On Saturday, at the end of the three-day event, there was a message from the Pope delivered via video, who has strongly supported this initiative, perhaps hoping to replicate the success of the meetings at the Vatican with representatives of the popular movements—while those were clearly of another kind entirely.

“Things cannot go on the way they are,” said Francis. “The present world system is certainly unsustainable from a number of points of view and is harming our sister earth, so gravely maltreated and despoiled, together with the poor and the excluded in our midst.”

Addressing the young economists, he said: “you are called to have a concrete impact on cities and universities, workplaces and unions, businesses and movements, public and private offices, and to work with intelligence, commitment and conviction in order to reach the centers where ideas and paradigms are developed and decided,” “sparking processes” capable of creating change in “life-style, models of production and consumption, and established structures of power which today govern societies.”

The perspective must be that of the “common good,” and solidarity and “welfare” are not enough, because these are not able to work “structurally” on the hegemonic economic and development system, said the pontiff in the central part of his speech. “We are not condemned to economic models whose immediate interest is limited to profit and promoting favorable public policies, unconcerned with their human, social and environmental cost,” as if we could count “count on an absolute, unlimited and indifferent availability of resources.” Nor is it “sufficient to trust in the search for palliatives in the third sector or in philanthropic models. Although their efforts are crucial, they are not always capable of confronting structurally the current imbalances, which affect those most excluded, and they unintentionally perpetuate the very injustices they seek to combat.”

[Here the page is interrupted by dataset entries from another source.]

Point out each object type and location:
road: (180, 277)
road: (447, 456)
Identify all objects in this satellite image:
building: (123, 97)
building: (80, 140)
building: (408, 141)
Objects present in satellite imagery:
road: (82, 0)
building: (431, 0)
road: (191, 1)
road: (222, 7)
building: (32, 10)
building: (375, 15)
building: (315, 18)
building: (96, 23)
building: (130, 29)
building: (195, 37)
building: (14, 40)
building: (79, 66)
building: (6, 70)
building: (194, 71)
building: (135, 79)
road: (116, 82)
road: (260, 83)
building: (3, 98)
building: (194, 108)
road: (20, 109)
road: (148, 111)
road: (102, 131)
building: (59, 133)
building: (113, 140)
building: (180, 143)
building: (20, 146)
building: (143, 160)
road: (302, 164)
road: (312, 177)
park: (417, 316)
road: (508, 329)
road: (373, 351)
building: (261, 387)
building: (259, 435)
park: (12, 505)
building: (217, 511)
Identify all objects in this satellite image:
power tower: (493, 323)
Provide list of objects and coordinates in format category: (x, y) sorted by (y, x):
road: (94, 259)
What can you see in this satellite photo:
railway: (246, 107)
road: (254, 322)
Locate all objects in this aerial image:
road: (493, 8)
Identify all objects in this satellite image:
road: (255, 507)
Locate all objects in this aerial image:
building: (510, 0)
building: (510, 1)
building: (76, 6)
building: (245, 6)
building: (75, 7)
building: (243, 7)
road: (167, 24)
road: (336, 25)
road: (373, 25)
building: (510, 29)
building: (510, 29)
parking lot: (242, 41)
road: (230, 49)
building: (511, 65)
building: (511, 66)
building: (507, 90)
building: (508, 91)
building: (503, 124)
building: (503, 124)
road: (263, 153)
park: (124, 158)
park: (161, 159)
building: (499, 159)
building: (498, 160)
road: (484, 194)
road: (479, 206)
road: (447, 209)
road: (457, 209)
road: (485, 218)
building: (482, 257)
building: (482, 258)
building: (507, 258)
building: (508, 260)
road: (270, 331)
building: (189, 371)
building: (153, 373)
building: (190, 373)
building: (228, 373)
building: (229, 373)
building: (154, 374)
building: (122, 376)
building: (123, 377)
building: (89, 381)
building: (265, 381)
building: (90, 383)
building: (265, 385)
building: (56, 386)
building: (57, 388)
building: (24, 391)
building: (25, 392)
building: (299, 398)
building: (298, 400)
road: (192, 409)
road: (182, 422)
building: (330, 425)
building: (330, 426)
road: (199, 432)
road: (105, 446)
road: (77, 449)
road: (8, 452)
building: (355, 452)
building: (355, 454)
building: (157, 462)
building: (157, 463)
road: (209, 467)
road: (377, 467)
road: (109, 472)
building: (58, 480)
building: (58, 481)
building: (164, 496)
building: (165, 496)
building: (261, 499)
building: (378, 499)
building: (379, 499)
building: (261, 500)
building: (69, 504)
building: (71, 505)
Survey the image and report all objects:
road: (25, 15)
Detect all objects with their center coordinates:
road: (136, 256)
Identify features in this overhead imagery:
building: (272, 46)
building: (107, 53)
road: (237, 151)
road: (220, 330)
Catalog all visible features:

This change, Francis added—in a passage in which one could hear the echoes of some of the words he addressed to the popular movements—is possible only if “the poor and the excluded” will really become “protagonists” and will be able to actively participate in political decisions. “Not acting, according to the model of the Enlightenment, as enlightened élites, where everything is done for the people, but nothing with the people. This is not acceptable. Let us, then, not think for them, but with them. Let us learn from them how to propose economic models that will benefit everyone” and put the common good at the center, because otherwise “we would remain prisoners of an alienating circularity that would perpetuate only dynamics of degradation, exclusion, violence and polarization.”

Finally, he spoke out against the idol of “productivity,” which only has value if it is able to “reduce forms of inequality,” because “it is not enough to increase the general fund of wealth and then distribute it more fairly.”